# ASSIGNED TASK:
Starting at the line that contains "X95000000Y-54500000D03*" and ending at the line that contains "X120000000Y-138500000D03*", the lines below are to be given again exactly, with nothing added.

# DATASET RECORDS:
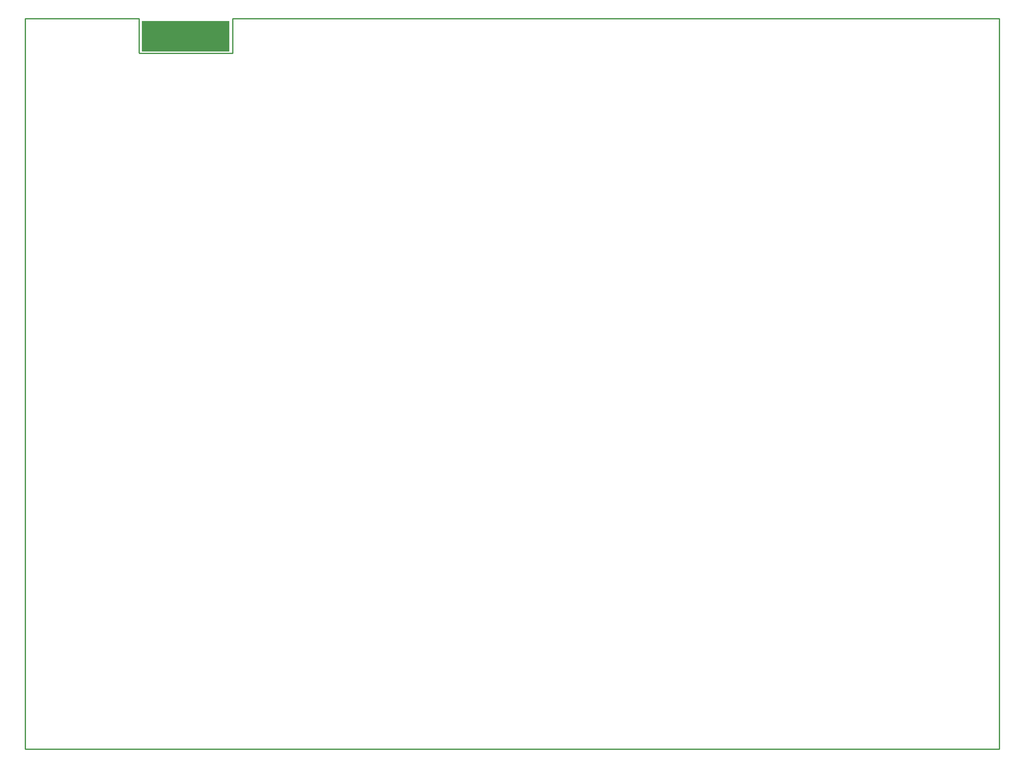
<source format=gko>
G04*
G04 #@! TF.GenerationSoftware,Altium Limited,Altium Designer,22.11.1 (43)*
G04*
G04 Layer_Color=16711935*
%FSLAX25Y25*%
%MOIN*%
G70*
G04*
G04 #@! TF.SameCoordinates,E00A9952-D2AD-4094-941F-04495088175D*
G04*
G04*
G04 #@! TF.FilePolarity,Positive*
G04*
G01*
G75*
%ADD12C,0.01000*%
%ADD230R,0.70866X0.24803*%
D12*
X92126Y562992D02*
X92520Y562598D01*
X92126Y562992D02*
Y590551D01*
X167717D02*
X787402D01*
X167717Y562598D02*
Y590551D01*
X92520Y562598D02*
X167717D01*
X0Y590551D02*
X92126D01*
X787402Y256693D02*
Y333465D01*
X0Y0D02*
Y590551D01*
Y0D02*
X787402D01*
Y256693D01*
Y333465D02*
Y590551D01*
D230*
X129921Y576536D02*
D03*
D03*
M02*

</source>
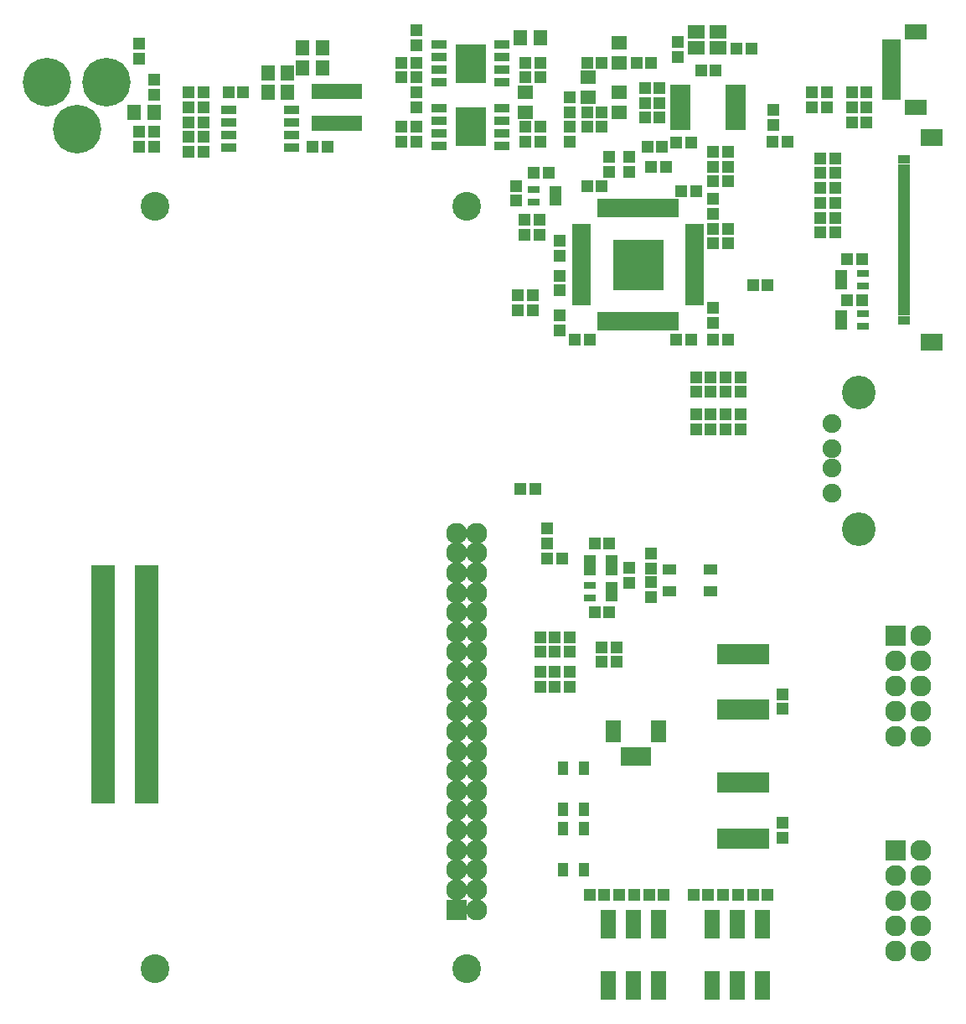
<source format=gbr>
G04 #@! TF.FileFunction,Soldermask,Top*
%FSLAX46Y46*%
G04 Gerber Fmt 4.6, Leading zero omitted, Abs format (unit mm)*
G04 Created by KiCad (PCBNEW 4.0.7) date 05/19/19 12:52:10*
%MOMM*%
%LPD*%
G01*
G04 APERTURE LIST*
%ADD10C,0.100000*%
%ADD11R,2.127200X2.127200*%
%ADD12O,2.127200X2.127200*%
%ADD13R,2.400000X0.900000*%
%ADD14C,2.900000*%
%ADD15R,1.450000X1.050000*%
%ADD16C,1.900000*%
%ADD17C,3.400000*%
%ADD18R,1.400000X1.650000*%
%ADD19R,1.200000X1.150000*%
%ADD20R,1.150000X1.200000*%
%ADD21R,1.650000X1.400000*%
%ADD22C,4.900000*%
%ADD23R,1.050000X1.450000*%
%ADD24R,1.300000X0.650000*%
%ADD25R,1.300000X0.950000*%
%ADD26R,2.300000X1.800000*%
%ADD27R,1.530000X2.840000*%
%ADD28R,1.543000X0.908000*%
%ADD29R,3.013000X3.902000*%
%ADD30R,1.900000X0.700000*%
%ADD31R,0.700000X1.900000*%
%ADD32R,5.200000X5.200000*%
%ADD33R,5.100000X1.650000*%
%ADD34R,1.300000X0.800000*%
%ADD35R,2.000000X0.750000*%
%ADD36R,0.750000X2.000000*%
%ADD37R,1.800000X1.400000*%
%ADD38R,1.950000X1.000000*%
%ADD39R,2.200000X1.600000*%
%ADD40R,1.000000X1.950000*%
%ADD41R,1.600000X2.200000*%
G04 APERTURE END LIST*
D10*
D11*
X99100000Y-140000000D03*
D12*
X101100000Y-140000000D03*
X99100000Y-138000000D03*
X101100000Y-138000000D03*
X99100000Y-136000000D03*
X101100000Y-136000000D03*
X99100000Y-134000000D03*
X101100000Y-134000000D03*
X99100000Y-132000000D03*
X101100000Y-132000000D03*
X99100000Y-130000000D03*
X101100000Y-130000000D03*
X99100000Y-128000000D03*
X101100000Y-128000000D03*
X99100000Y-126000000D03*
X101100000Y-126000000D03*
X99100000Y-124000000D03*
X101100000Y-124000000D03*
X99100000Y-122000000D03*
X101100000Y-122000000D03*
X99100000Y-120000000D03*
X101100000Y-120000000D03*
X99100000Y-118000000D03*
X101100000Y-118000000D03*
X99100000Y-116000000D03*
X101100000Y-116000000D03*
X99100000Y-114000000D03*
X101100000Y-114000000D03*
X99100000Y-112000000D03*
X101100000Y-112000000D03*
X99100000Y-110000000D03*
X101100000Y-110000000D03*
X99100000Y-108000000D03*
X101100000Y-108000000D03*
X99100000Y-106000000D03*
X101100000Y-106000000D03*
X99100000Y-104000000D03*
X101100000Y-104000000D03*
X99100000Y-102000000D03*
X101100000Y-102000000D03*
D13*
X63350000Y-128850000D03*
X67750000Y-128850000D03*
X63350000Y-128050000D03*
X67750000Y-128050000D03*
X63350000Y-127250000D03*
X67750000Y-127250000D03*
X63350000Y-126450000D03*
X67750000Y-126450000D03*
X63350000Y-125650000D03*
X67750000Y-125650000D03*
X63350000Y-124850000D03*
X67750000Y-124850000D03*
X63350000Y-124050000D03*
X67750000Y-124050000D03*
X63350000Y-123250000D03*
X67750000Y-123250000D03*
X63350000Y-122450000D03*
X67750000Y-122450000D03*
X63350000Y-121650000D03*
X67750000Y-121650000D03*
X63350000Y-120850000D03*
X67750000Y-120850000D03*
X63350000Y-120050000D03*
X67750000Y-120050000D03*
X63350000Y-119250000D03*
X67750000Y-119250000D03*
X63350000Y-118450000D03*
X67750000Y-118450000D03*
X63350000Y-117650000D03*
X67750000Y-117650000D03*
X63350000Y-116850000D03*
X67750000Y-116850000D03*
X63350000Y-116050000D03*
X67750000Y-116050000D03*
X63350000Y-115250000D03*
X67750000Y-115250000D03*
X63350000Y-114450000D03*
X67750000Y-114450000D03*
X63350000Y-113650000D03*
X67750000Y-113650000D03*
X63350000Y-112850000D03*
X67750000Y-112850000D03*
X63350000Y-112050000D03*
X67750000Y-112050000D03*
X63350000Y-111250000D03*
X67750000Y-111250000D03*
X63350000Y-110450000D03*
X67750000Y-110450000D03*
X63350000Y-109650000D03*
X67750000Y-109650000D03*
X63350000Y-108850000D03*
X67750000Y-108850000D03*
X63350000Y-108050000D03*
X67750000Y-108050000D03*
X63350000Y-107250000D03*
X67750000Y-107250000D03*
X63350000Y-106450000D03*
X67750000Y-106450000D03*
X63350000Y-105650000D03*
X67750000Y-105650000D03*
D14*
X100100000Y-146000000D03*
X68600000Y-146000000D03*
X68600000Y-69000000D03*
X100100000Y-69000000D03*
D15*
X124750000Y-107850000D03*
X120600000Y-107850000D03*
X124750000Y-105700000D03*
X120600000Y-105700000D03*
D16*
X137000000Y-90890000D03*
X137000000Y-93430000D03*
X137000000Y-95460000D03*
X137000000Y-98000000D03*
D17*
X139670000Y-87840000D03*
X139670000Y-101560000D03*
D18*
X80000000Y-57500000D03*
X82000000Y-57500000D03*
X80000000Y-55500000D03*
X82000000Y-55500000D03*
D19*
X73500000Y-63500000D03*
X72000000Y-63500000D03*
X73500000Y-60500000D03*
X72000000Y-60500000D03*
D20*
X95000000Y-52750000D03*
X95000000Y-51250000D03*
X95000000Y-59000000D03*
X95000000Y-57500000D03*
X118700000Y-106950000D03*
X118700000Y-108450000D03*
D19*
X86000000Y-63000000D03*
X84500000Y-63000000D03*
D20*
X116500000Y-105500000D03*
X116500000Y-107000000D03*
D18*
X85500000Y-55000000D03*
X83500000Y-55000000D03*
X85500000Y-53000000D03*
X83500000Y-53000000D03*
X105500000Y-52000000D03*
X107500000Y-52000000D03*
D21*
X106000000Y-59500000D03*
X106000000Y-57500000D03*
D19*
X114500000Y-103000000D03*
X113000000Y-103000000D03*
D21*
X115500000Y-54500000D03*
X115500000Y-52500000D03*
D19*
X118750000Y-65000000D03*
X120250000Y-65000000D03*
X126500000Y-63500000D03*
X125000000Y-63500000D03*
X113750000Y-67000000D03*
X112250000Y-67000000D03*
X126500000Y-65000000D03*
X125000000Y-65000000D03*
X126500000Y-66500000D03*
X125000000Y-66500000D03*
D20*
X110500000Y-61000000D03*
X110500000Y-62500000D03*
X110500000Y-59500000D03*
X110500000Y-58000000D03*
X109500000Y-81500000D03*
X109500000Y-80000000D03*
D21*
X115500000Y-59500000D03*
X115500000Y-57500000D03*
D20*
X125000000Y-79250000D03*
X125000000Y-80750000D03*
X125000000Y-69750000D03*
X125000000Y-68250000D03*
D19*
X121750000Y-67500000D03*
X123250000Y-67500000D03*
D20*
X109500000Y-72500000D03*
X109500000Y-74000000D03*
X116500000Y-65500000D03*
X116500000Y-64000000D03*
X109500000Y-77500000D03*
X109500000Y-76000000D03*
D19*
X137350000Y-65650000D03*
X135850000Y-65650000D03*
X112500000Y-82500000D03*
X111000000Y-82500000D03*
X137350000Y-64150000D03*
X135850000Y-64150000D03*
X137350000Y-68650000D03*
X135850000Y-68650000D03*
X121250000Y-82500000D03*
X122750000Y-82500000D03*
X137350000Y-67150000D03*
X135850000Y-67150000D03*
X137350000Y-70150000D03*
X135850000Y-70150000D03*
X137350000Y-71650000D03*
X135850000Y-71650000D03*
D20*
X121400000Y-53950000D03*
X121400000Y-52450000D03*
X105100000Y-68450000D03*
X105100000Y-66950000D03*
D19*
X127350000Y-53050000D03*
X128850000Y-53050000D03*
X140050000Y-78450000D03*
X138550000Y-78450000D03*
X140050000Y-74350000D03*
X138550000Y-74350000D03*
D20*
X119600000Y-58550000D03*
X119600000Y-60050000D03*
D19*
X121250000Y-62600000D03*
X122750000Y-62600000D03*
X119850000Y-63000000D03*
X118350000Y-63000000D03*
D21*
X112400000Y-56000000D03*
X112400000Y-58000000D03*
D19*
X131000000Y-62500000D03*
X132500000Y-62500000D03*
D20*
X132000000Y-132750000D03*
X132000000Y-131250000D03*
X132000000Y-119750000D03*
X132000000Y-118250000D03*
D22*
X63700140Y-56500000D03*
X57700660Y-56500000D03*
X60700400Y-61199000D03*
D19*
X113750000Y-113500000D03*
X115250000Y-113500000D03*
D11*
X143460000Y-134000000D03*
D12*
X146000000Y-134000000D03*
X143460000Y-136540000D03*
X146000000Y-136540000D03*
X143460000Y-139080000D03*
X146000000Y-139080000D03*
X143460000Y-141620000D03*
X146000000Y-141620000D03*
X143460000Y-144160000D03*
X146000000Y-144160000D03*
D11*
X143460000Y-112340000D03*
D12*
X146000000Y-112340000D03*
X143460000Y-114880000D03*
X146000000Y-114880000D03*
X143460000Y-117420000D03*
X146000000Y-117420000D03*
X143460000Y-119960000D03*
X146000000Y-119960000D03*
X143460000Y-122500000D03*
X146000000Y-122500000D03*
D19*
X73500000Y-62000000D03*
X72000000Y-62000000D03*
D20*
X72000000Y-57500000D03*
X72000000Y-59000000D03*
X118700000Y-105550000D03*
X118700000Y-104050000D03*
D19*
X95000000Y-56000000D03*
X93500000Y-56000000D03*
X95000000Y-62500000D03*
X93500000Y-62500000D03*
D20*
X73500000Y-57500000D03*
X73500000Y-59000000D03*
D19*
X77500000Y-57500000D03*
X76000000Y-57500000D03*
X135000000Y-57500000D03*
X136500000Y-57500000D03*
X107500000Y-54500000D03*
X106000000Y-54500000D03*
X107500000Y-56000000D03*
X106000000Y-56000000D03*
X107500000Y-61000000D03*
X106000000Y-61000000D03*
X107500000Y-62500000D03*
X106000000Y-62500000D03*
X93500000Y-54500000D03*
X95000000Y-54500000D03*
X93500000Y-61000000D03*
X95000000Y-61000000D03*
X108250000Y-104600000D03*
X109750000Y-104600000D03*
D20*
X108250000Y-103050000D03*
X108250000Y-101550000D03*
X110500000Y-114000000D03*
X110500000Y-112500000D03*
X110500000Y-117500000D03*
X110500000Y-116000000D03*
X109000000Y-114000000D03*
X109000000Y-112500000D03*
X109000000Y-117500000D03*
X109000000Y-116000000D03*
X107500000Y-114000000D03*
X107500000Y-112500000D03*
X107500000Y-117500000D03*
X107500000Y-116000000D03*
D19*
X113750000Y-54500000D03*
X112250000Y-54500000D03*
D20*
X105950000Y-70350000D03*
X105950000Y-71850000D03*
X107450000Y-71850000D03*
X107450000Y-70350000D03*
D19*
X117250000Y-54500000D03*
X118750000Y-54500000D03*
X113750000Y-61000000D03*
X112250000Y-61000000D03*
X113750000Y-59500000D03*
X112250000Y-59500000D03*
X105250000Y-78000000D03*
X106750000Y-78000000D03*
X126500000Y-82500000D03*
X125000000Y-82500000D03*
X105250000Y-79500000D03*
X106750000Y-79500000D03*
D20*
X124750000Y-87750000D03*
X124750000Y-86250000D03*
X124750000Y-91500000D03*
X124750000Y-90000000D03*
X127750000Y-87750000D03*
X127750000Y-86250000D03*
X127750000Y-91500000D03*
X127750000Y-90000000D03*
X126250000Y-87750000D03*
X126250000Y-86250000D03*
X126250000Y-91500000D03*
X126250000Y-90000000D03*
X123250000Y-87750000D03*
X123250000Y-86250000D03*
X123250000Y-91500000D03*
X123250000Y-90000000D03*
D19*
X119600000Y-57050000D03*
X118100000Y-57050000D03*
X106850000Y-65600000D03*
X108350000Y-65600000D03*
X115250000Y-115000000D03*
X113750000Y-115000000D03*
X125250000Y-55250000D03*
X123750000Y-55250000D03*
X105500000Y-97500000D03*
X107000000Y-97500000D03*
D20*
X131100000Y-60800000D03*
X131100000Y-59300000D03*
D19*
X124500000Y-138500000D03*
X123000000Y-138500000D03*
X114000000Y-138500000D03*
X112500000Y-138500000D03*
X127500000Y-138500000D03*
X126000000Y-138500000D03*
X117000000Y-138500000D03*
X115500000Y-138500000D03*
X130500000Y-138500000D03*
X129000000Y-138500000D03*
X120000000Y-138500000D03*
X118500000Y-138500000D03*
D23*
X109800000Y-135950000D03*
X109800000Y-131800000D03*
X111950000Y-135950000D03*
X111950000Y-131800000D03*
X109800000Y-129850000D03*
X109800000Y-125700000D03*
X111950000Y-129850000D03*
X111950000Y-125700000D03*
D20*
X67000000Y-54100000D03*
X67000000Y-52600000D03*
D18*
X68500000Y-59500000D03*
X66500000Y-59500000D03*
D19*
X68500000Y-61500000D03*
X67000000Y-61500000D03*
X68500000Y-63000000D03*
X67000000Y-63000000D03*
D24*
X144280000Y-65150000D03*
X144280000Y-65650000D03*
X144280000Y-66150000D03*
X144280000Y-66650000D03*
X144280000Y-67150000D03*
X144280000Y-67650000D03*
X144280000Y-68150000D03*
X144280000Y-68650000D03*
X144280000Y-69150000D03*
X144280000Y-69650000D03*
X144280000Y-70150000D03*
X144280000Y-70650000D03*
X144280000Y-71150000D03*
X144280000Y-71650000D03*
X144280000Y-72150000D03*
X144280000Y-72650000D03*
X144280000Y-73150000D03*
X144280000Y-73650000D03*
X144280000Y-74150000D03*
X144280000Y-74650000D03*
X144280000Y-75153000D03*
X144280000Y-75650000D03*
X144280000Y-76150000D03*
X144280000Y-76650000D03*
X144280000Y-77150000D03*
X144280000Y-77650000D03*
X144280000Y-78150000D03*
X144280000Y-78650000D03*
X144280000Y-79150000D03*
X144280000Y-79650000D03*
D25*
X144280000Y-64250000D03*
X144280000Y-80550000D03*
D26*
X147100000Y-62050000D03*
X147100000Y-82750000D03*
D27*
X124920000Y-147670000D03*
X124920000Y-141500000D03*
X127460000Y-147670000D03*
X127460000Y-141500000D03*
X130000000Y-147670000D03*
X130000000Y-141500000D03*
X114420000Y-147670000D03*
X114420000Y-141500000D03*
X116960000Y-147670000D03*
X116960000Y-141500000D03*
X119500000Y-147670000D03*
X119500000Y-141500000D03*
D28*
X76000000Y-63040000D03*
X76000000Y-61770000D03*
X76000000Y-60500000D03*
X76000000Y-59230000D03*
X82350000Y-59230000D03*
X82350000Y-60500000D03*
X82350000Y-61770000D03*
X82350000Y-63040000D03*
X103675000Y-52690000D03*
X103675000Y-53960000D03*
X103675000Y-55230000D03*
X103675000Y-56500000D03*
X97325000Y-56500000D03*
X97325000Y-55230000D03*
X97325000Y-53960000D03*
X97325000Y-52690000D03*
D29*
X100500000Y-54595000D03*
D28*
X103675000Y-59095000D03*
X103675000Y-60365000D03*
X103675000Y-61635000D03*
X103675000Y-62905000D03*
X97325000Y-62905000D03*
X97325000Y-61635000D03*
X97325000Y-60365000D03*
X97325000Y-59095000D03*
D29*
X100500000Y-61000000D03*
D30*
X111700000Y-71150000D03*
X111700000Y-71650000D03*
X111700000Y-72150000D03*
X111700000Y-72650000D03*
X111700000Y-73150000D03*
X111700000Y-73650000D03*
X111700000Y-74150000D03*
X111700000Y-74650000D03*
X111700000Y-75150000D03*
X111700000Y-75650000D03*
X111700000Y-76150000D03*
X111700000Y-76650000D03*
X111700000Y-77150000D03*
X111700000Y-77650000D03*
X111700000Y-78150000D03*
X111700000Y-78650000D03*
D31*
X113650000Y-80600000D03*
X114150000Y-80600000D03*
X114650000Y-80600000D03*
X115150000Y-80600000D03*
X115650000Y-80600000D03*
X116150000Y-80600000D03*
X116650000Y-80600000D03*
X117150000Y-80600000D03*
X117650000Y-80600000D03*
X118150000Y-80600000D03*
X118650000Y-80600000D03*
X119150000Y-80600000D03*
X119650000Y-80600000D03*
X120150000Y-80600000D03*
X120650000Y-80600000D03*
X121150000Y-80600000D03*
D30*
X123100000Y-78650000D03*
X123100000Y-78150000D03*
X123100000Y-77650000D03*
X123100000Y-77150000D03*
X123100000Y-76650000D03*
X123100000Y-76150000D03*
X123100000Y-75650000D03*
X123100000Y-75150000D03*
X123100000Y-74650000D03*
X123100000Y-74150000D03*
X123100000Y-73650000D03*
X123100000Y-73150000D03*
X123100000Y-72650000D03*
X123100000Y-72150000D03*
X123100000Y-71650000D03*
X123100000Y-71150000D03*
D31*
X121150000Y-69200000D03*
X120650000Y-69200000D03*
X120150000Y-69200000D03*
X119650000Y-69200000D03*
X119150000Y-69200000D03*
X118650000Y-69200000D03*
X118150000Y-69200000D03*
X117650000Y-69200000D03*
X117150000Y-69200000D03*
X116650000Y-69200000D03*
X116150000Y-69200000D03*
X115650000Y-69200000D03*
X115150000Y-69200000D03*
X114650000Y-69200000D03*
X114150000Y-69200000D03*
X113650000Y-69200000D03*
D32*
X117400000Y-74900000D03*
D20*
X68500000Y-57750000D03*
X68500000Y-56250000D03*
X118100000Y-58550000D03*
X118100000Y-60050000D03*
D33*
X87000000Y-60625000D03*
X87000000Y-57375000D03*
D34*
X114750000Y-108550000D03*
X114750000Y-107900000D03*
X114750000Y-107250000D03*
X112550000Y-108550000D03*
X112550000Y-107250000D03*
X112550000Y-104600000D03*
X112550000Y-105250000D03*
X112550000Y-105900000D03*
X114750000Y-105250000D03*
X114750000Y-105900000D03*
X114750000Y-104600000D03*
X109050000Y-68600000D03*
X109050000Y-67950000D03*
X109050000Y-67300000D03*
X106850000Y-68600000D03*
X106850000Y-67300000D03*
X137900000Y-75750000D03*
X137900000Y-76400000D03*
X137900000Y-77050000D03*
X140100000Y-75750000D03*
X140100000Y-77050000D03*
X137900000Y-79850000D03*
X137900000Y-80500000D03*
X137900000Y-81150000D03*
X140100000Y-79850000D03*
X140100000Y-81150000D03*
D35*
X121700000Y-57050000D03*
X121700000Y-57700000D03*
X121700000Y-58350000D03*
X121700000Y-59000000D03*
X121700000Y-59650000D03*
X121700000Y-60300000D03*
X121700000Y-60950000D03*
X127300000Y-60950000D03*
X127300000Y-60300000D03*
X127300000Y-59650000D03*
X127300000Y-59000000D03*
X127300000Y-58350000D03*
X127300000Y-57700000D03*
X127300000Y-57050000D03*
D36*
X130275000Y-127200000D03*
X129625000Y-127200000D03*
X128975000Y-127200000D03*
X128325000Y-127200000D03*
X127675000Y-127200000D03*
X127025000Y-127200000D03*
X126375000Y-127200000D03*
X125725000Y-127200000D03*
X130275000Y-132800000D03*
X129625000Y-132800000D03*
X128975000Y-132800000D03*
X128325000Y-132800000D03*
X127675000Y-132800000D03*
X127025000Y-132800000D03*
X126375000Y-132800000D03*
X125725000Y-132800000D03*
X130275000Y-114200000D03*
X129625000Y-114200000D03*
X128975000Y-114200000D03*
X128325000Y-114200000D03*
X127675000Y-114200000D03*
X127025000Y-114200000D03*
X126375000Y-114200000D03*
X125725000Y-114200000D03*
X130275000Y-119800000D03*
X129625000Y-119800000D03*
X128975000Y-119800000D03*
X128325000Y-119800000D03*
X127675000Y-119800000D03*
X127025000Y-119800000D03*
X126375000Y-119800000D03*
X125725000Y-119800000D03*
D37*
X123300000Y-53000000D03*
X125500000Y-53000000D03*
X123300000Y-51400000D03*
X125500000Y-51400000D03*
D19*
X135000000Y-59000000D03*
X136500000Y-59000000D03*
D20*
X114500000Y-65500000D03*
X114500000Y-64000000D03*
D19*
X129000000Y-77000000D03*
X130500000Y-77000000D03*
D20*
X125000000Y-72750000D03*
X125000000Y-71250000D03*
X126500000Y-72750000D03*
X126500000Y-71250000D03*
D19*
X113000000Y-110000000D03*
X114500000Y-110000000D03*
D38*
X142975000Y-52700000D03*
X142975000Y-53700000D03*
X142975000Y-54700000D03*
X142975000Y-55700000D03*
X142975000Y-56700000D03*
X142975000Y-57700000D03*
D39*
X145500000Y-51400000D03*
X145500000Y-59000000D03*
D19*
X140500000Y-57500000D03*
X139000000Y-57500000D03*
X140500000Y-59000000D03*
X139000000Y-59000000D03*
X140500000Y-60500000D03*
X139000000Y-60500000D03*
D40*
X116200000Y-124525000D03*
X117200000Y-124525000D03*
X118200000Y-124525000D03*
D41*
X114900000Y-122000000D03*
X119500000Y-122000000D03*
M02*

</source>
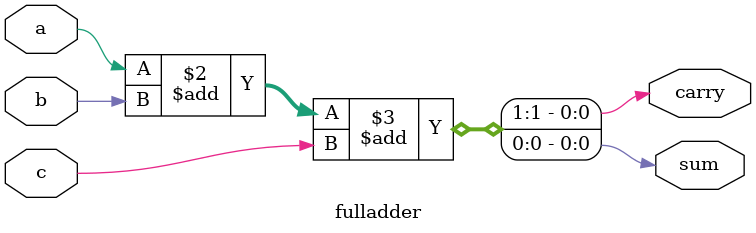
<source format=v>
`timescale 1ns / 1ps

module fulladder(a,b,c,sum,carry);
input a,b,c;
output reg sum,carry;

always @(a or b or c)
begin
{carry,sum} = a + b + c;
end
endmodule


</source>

# EXERCISE SOLUTION:
X95000000Y-54500000D03*
X93500000Y-61000000D03*
X95000000Y-61000000D03*
X108250000Y-104600000D03*
X109750000Y-104600000D03*
D20*
X108250000Y-103050000D03*
X108250000Y-101550000D03*
X110500000Y-114000000D03*
X110500000Y-112500000D03*
X110500000Y-117500000D03*
X110500000Y-116000000D03*
X109000000Y-114000000D03*
X109000000Y-112500000D03*
X109000000Y-117500000D03*
X109000000Y-116000000D03*
X107500000Y-114000000D03*
X107500000Y-112500000D03*
X107500000Y-117500000D03*
X107500000Y-116000000D03*
D19*
X113750000Y-54500000D03*
X112250000Y-54500000D03*
D20*
X105950000Y-70350000D03*
X105950000Y-71850000D03*
X107450000Y-71850000D03*
X107450000Y-70350000D03*
D19*
X117250000Y-54500000D03*
X118750000Y-54500000D03*
X113750000Y-61000000D03*
X112250000Y-61000000D03*
X113750000Y-59500000D03*
X112250000Y-59500000D03*
X105250000Y-78000000D03*
X106750000Y-78000000D03*
X126500000Y-82500000D03*
X125000000Y-82500000D03*
X105250000Y-79500000D03*
X106750000Y-79500000D03*
D20*
X124750000Y-87750000D03*
X124750000Y-86250000D03*
X124750000Y-91500000D03*
X124750000Y-90000000D03*
X127750000Y-87750000D03*
X127750000Y-86250000D03*
X127750000Y-91500000D03*
X127750000Y-90000000D03*
X126250000Y-87750000D03*
X126250000Y-86250000D03*
X126250000Y-91500000D03*
X126250000Y-90000000D03*
X123250000Y-87750000D03*
X123250000Y-86250000D03*
X123250000Y-91500000D03*
X123250000Y-90000000D03*
D19*
X119600000Y-57050000D03*
X118100000Y-57050000D03*
X106850000Y-65600000D03*
X108350000Y-65600000D03*
X115250000Y-115000000D03*
X113750000Y-115000000D03*
X125250000Y-55250000D03*
X123750000Y-55250000D03*
X105500000Y-97500000D03*
X107000000Y-97500000D03*
D20*
X131100000Y-60800000D03*
X131100000Y-59300000D03*
D19*
X124500000Y-138500000D03*
X123000000Y-138500000D03*
X114000000Y-138500000D03*
X112500000Y-138500000D03*
X127500000Y-138500000D03*
X126000000Y-138500000D03*
X117000000Y-138500000D03*
X115500000Y-138500000D03*
X130500000Y-138500000D03*
X129000000Y-138500000D03*
X120000000Y-138500000D03*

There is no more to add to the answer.